Le nombre d'opérations chirurgicales a également baissé. "C'est lié à la fois aux reports d'interventions mais également aux retards de diagnostics", explique Pierre Saintigny. "Moins les patients sont diagnostiqués tôt, moins la chirurgie, -à l'origine de 60% des guérisons du cancer-, a des chances de réussite", explique-t-il. "Pour le cancer des poumons par exemple, un centimètre de trop et le patient est inopérable. D'où l'importance capitale de se faire dépister le plus tôt possible."
- Impact psychologique
Outre l'atmosphère pesante, avec les restrictions sanitaires, les patients sont également obligés d'assister à leurs consultations seuls. "Cela a un impact énorme sur leur état mental. Les consultations pour parler de cancers sont loin d'être anodines", insiste Pierre Saintigny. "Le sujet est sérieux, il y a des termes techniques. La situation est très compliquée pour les patients mais également pour les aidants."
- Impact sur les facteurs à risques
Le confinement a amené les gens à adopter plus "de comportements à risques".
Avec l'ennui, on a tendance à plus consommer d'alcool ou de tabac, à faire moins de sport également. Ce sont des facteurs favorisant le cancer.
- Impact du Covid long sur les patients
20% des patients cancéreux ayant eu le Covid ont connu une forme longue de la maladie au-delà de 5 semaines, 10% au-delà de 3 mois. "C'est également problématique. Le Covid long est synonyme de fatigue, les patients sont donc moins armés pour affronter le cancer. Avec la fatigue, on va avoir tendance, par exemple, à faire sauter une chimiothérapie par-ici ou par-là. On va également réduire les doses du traitement car, tout simplement, le patient ne supporterait pas une dose normale. Cela lui offre moins de chance de guérison", explique le cancérologue.

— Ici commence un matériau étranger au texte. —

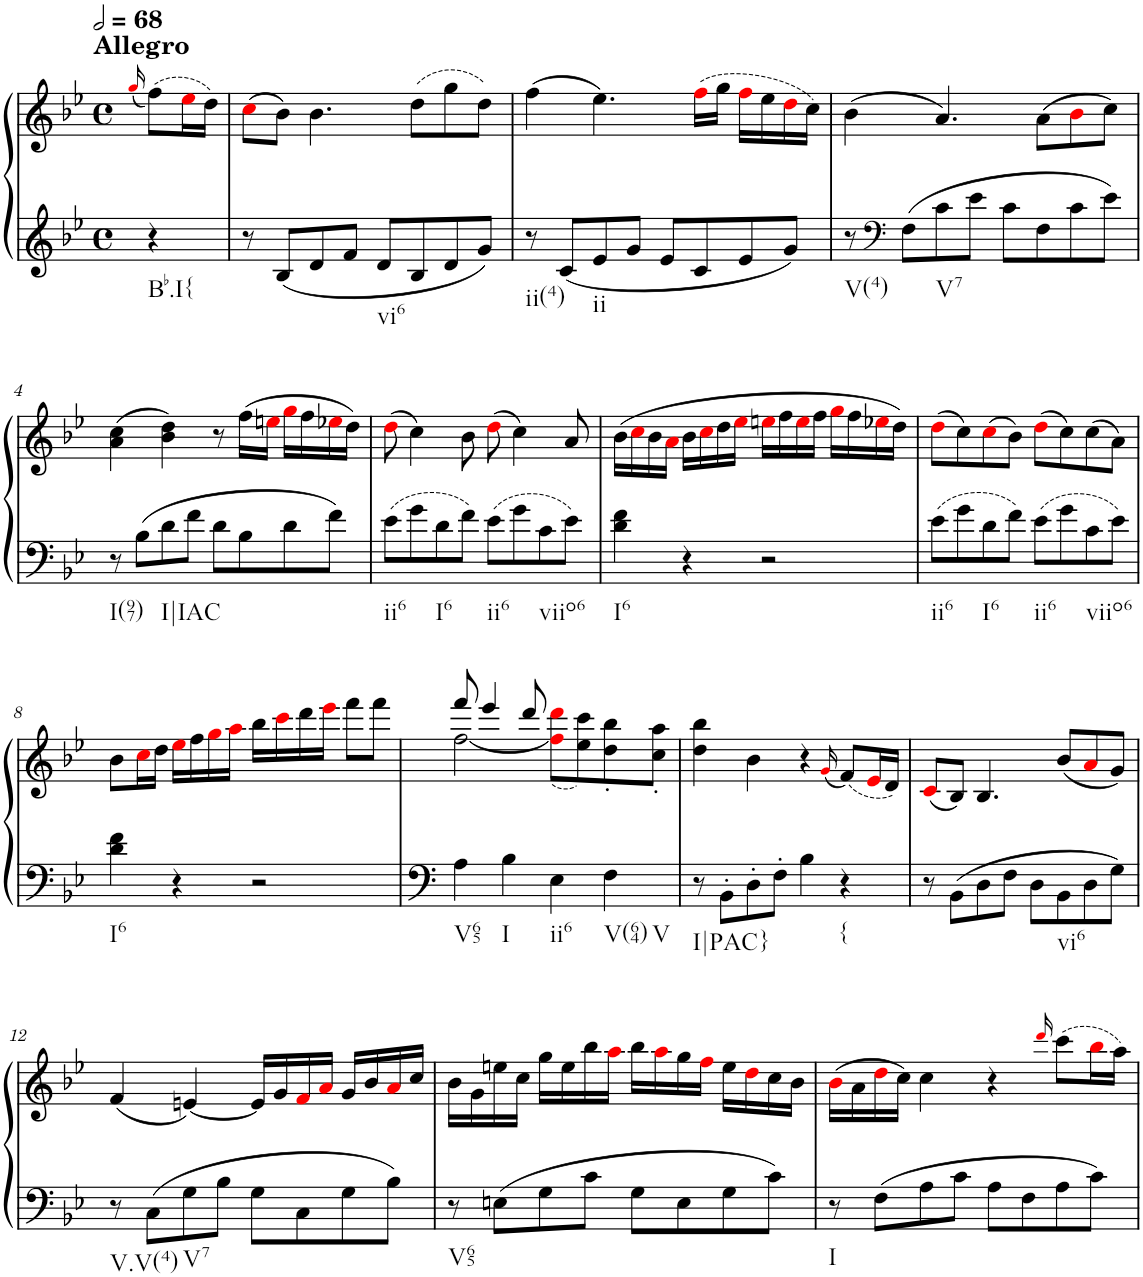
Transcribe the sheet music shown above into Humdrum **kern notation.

**kern	**kern
*part1	*part1
*staff2	*staff1
*I"Piano, Piano right	*
*I'Pno.	*
*clefG2	*clefG2
*k[b-e-]	*k[b-e-]
*M4/4	*M4/4
*met(c)	*met(c)
*MM136	*MM136
=	=
.	(16qggi/
!	!LO:TX:a:B:t=Allegro
!LO:TX:b:t=Bb.I{	!
4r	(8ff\L)
.	16ee-i\L
.	16dd\JJ)
=1	=1
8r	(8cci\L
8B-/L	8b-\J)
8d/	4.b-\
8f/J	.
!LO:TX:b:t=vi6	!
8d/L	.
8B-/	(8dd\L
8d/	8gg\
8g/J	8dd\J)
=2	=2
!LO:TX:b:t=ii(4)	!
8r	(4ff\
8c/L	.
!LO:TX:b:t=ii	!
8e-/	4.ee-\)
8g/J	.
8e-/L	.
8c/	(16ffi\LL
.	16gg\JJ
8e-/	16ffi\LL
.	16ee-\
8g/J	16ddi\
.	16cc\JJ)
=3	=3
!LO:TX:b:t=V(4)	!
8r	(4b-\
*clefF4	*
8F\L	.
!LO:TX:b:t=V7	!
8c\	4.a/)
8e-\J	.
8c\L	.
8F\	(8a\L
8c\	8b-i\
8e-\J	8cc\J)
!!LO:LB:g=z
=4	=4
!LO:TX:b:t=I(97)	!
8r	(4a\ 4cc\
8B-\L	.
!LO:TX:b:t=I|IAC	!
8d\	4b-\ 4dd\)
8f\J	.
8d\L	8r
8B-\	(16ff\LL
.	16eeni\JJ
8d\	16ggi\LL
.	16ff\
8f\J	16ee-Xi\
.	16dd\JJ)
=5	=5
!LO:TX:b:t=ii6	!
8e-\L	(8ddi\
8g\	4cc\)
!LO:TX:b:t=I6	!
8d\	.
8f\J	8b-\
!LO:TX:b:t=ii6	!
8e-\L	(8ddi\
8g\	4cc\)
!LO:TX:b:t=viio6	!
8c\	.
8e-\J	8a/
=6	=6
!LO:TX:b:t=I6	!
4d\ 4f\	(16b-\LL
.	16cci\
.	16b-\
.	16ai\JJ
4r	16b-\LL
.	16cci\
.	16dd\
.	16ee-i\JJ
2r	16eeni\LL
.	16ff\
.	16eei\
.	16ff\JJ
.	16ggi\LL
.	16ff\
.	16ee-Xi\
.	16dd\JJ)
=7	=7
!LO:TX:b:t=ii6	!
8e-\L	(8ddi\L
8g\	8cc\)
!LO:TX:b:t=I6	!
8d\	(8cci\
8f\J	8b-\J)
!LO:TX:b:t=ii6	!
8e-\L	(8ddi\L
8g\	8cc\)
!LO:TX:b:t=viio6	!
8c\	(8cc\
8e-\J	8a\J)
!!LO:LB:g=z
=8	=8
!LO:TX:b:t=I6	!
4d\ 4f\	8b-\L
.	16cci\L
.	16dd\JJ
4r	16ee-i\LL
.	16ff\
.	16ggi\
.	16aai\JJ
2r	16bb-\LL
.	16ccci\
.	16ddd\
.	16eee-i\JJ
.	8fff\L
.	8fff\J
=9	=9
*	*^
!LO:TX:b:t=V65	!	!
4A\	8fff/	[2ff\
.	4eee-/	.
!LO:TX:b:t=I	!	!
4B-\	.	.
.	8ddd/	.
!LO:TX:b:t=ii6	!	!
4E-\	(<8ffi\] 8dddi\L	2ryy
.	8ee-\ 8ccc\)	.
!LO:TX:b:t=V(64)	!	!
!LO:TX:b:t=V	!	!
4F\	8dd\'< 8bb-\'<	.
.	8cc\'< 8aa\'<J	.
*	*v	*v
=10	=10
!LO:TX:b:t=I|PAC}	!
8r	4dd\ 4bb-\
8BB-'\L	.
8D'\	4b-\
8F'\J	.
4B-\	4r
.	(16qgi/
!LO:TX:b:t={	!
4r	(8f/L)
.	16e-i/L
.	16d/JJ)
=11	=11
8r	(8ci/L
8BB-\L	8B-/J)
8D\	4.B-/
8F\J	.
8D\L	.
!LO:TX:b:t=vi6	!
8BB-\	(8b-/L
8D\	8ai/
8G\J	8g/J)
!!LO:LB:g=z
=12	=12
!LO:TX:b:t=V.V(4)	!
8r	(4f/
8C\L	.
!LO:TX:b:t=V7	!
8G\	[4en/)
8B-\J	.
8G\L	16e/LL]
.	16g/
8C\	16fi/
.	16ai/JJ
8G\	16g/LL
.	16b-/
8B-\J	16ai/
.	16cc/JJ
=13	=13
!LO:TX:b:t=V65	!
8r	16b-\LL
.	16g\
8En\L	16een\
.	16cc\JJ
8G\	16gg\LL
.	16ee\
8c\J	16bb-\
.	16aai\JJ
8G\L	16bb-\LL
.	16aai\
8E\	16gg\
.	16ffi\JJ
8G\	16ee\LL
.	16ddi\
8c\J	16cc\
.	16b-\JJ
=14	=14
!LO:TX:b:t=I	!
8r	(16b-i\LL
.	16a\
8F\L	16ddi\
.	16cc\JJ)
8A\	4cc\
8c\J	.
8A\L	4r
8F\	.
.	16qdddi/
8A\	(8ccc\L
8c\J	16bb-i\L
.	16aa\JJ)
=	=
*-	*-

- Impact sur la perte d'emploi
"On sait déjà que près d'un patient sur 5 atteint du cancer perd son emploi dans les 5 ans après son diagnostic. Evidement, on craint le pire avec le Covid en plus dans l'équation", prédit Pierre Saintigny.
- Baisse des moyens de la recherche contre le cancer
La recherche contre le cancer est financée par des organismes publics comme l'Institut National contre le Cancer mais également par des dons, en chute libre en 2020.
En mai 2020, la Ligue Nationale contre le Cancer annonçait une baisse de 10 millions d'euros de dons par rapport à 2019. La conséquence, c'est qu'on peut financer moins de projets de recherche, ou moins financer chaque projets de recherche.
La liste des symptômes alarmants
Le docteur Pierre Saintigny rappelle qu'il est primordial de se faire dépister, même lorsqu'on est asymptomatique et notamment lorsqu'on est invité à le faire dans le cadre d'une campagne de dépistage. Il rappelle également les symptômes qui doivent nous pousser à aller consulter :
Douleurs : douleurs inexpliquées ou ne passant pas.
Problèmes respiratoires ou de la bouche : essoufflement, ulcération de la bouche qui ne guérit pas, toux persistante.
Problèmes digestifs ou urinaires : selles plus fréquentes, ballonnements persistants, problèmes digestifs ou brûlures d'estomac persistants, problème urinaire.
Saignements : saignements vaginaux inexpliqués, sang dans les selles, sang dans les urines, tousser ou cracher du sang.
Changements physiques : changement inhabituel d'un sein, perte de poids inexpliquée, nouveau grain de beauté ou modification d'un grain de beauté, apparition d'une grosseur ou d'un gonflement, voix rauque ou enrouée, difficultés à avaler, importantes sueurs nocturnes.